E si può (e si deve) rimettere in discussione anche la necessità che ci sia qualcuno che la “presieda”. Sulla questione, cui è seguita la proposta di rendere non visibile il celebrante nella messa prevista il giorno successivo, Ruggeri ha sentito la necessità di intervenire, sottolineando che ci sono aspetti su cui è possibile discutere, come il nodo del ministero consacrato e delle donne prete, ma che è necessario che ci sia qualcuno alla presidenza dell’eucarestia per rendere visibile, seppure in modo simbolico, il primato di Cristo, «a cui la comunità si sottomette».

Durante la tavola rotonda di domenica: «L’eucarestia oggi: la ricerca di autenticità evangelica», Enrico Peyretti ha ripreso alcune delle questioni emerse nel dibattito del giorno precedente e della fase preparatoria dei lavori. Anzitutto ha ribadito il valore “politico” della eucarestia, come «antidoto alla concezione capitalistica della vita come competizione profittatrice ed escludente, come corsa ad eliminazione degli ultimi».

Per poi aggiungere che se «è vero che l’eucarestia non viene da noi ma è azione di Gesù tra noi, da riconoscere anche simbolicamente», forse ciò può avvenire «non necessariamente in forma scenografica». In questo senso, «la riforma liturgica conciliare ha fatto un passo decisivo staccando l’altare dal muro monumentale, girandolo verso il popolo», ma questo processo «deve proseguire mutando l’altare in mensa, tavola della cena, a cui il popolo, o la piccola comunità, accede sedendo attorno».

Insomma, se c’è un ministro ordinato, o una presbitera («è vergognoso – ha detto Peyretti – che ci sia ancora tale questione sulle donne»), «cioè persone scelte e indicate come capaci di riunire nella cena di Cristo, pur senza pretesa di titolari esclusivi», che celebrino loro. «Ma, se un/a presbitero/a ordinati non ci sono, possiamo arrivare a capire che un gruppo di discepoli di Cristo può celebrare la cena di Gesù».

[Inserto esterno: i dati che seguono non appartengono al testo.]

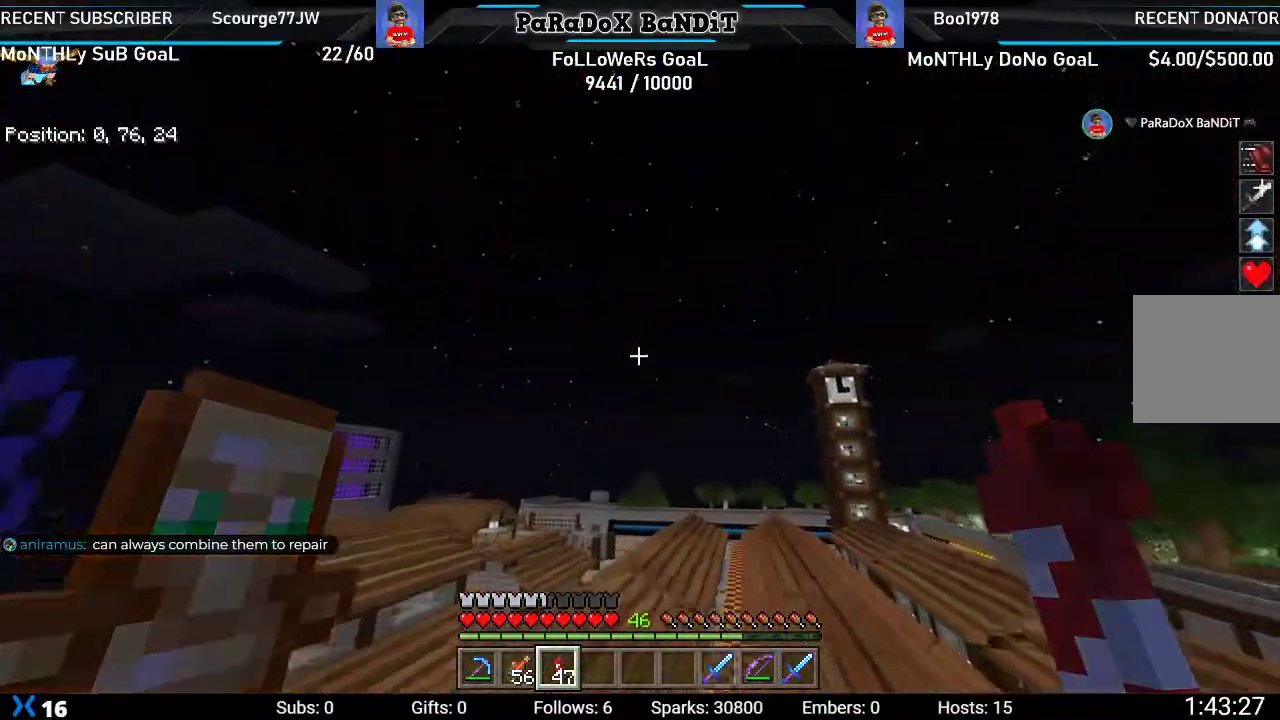
{"buttons": [], "left_stick": "center", "right_stick": "up", "events": []}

Sulla stessa scia anche l’intervento di Mauro Castagnaro, per il quale «l’elemento del “servizio” (ministeriale) dovrebbe essere determinante e non confondersi più con quello “sacerdotale” (di mediazione necessaria tra l’uomo e Dio).

E senza sottrarsi, come ricordava Giuseppe Barbaglio, alla duplice esigenza di “ridimensionare il ruolo del prete, riconducendolo all’interno della dinamica della complementarietà che presiede all’azione dei numerosi e diversi servizi” e “desacralizzare la sua persona e la sua azione, rimettendone in luce l’esatta funzione di guida della comunità”».